2. Buy less meat. How many ounces of meat is a serving? For years, the U.S.D.A.’s recommendation has been four ounces a person, yet most of us have long figured one-and-a-half to two pounds of meat is the right amount for four people. (Our per capita consumption of meat hasn’t changed much over the years, and remains at about a half-pound a day.) Change that amount, and both your cooking style and the way the plate looks will change, and quickly.
Remember that most traditional styles of cooking use meat as a condiment or a treat. This is true in American frontier cooking, where salt pork and bacon were used to season beans; in Italy, where a small piece of meat is served as a secondo (rarely more than a few ounces, even in restaurants); and around the world, where bits of meat are added to stir-fries and salads, as well as bean, rice and noodle dishes. In all of these cases, meat is seen as a treasure, not as something to be gobbled up as if it were air.
For many of us who grew up in the United States in the last 60 years, this is the toughest hurdle. The message (remember “Beef: it’s what’s for dinner”?) was in our psyche from before we could hold a fork. We may have vegetarian nights, or seafood nights, but when we have meat nights, there’s often a big piece of meat (or poultry) on the plate, with starch and vegetable to the side.
3. Get it out of the center of the plate.
You don’t have to jump into utterly unfamiliar territory; just try tweaking the proportions a bit. You might start by buying skinnier pork chops, or doling out smaller slices of steak .
Build the meal around what you used to consider side dishes — not only vegetables, but also grains, beans, salads and even dessert, if you consider fruit a dessert — rather than the meat. Nearly every culture has dishes in which meat is used to season rice or another grain. Consider dirty rice, fried rice, pilaf, biryani, arroz con pollo: the list is almost endless.
Similarly, there isn’t a country in the world that cooks legumes that doesn’t toss a little meat in now and then. And mentioning stir-fries and pasta dishes here seems almost too obvious.

# [Source data]
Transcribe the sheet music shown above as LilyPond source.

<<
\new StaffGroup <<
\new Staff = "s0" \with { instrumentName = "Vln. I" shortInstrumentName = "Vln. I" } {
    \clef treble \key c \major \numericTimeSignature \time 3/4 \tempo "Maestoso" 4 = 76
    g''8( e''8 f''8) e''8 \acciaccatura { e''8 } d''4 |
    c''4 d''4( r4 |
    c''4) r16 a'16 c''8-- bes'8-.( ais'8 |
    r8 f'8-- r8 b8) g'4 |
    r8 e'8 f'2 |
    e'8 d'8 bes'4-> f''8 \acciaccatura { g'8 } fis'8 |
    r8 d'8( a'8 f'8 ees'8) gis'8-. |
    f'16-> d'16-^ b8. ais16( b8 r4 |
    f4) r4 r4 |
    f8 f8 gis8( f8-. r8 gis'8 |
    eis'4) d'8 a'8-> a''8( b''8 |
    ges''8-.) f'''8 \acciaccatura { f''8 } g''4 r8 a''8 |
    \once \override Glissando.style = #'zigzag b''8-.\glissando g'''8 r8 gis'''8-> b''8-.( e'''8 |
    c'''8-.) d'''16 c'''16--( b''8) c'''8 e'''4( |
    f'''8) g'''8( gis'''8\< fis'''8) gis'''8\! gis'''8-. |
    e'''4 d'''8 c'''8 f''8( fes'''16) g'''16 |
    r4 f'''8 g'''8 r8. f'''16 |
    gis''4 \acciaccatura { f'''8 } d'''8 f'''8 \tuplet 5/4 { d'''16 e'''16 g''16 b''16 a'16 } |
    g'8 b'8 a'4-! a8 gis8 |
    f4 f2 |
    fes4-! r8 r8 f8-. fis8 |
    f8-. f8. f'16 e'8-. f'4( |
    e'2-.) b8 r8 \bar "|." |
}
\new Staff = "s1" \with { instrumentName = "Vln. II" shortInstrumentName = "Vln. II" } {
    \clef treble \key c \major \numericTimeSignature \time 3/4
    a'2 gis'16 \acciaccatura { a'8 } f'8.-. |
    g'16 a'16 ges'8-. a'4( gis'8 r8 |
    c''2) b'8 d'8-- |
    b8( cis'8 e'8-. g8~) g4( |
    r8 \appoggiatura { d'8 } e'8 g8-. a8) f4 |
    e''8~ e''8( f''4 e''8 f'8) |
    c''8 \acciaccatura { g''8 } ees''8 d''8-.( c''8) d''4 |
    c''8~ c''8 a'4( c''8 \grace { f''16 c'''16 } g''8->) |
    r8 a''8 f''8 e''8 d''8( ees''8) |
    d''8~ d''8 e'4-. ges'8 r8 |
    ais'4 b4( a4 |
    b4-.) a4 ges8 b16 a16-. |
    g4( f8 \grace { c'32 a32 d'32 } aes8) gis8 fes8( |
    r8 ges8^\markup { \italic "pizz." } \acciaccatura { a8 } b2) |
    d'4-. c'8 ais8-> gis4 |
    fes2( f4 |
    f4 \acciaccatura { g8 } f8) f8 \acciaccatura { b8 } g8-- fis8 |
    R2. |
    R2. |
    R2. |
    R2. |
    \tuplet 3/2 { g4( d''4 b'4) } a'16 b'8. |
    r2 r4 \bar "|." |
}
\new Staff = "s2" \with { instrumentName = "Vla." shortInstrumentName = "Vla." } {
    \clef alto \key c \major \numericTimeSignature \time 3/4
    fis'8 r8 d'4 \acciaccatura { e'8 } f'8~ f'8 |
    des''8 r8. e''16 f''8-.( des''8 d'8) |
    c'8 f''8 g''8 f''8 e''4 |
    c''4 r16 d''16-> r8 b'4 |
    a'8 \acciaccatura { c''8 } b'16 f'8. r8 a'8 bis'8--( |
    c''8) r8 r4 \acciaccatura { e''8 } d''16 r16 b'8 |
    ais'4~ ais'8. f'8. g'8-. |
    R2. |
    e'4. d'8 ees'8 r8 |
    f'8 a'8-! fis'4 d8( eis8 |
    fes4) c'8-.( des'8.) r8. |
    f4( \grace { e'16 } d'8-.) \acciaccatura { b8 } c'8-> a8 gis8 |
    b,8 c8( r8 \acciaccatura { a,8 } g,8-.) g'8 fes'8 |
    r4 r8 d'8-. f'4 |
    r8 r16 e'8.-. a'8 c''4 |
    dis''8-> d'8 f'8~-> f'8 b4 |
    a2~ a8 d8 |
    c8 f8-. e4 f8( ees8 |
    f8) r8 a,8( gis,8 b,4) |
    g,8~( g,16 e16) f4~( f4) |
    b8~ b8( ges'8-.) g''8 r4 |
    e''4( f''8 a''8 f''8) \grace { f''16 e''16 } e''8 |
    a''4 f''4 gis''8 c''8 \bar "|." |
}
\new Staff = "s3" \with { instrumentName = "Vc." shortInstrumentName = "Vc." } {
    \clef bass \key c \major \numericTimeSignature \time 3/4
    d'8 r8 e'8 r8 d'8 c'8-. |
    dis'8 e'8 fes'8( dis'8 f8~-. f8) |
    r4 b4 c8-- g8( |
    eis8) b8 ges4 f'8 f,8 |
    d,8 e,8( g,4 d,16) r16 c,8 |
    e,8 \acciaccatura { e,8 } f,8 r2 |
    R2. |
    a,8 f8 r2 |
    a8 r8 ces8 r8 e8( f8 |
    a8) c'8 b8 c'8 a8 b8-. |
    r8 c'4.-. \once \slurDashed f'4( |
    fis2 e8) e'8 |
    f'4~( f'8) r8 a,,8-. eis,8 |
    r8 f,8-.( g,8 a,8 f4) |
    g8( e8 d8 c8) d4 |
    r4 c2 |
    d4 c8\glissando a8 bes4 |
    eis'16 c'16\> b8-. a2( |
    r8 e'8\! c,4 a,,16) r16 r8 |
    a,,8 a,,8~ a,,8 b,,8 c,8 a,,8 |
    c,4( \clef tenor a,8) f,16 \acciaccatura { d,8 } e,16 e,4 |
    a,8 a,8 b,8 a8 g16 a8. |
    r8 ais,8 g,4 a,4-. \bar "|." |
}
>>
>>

# [Task list]
1. In the piece on eating less meat, what serving size has the U.S.D.A. long recommended?
2. Carry on the piece about eating less meat, picking up right after its final sentence.

# [Results]
1. Four ounces a person.

2.
But you need not go transcultural. When you make stew, soup or another dish with many ingredients, you make a decision about its main ingredient and about the quantity of that ingredient. If you think of meat stews or soups, chicken pot pie, even lasagna, you’ll quickly recognize that the decision to load them up with meat or to use meat as an ingredient of equal importance to the others is entirely yours.
The same is true when you’re grilling. Compare these statements: “We’re grilling a leg of lamb and throwing a few vegetables on there,” and “We’re grilling vegetables and breads, and will throw a few chunks of lamb on there.” Again, if you see the meat as a treasure, things change.
4. Buy more vegetables, and learn new ways to cook them.
If you’re a good cook, you already know you can make a meal out of pretty much anything. If you open your refrigerator and it’s stocked with vegetables, that’s what you’re going to cook. You’ll augment the vegetables with pantry items: pasta, rice, beans, cheese, eggs, good canned fish, bacon, even a small amount of meat. We’re not discussing vegetarianism, remember?
If you’re not a good cook, you have the opportunity to learn how to cook in what could turn out to be the style of the future.
5. Make nonmeat items as convenient as meat. There is a myth, even among experienced cooks, that few things are as convenient as meat. And while there’s no arguing that grilling, broiling or pan-grilling a steak or chop is fast, it’s equally true that almost no one considers such a preparation a one-dish meal.
By thinking ahead, and working ahead, you can make cooking vegetables as convenient as what in India is often called “non-veg.” Spend an hour or two during the course of the week precooking all the nonmeat foods you think take too long for fast dinners.
Store cooked beans in the refrigerator or freezer and reheat as needed, with seasonings. Keeping precooked beans in the freezer will change your cooking habits more easily than any other simple strategy.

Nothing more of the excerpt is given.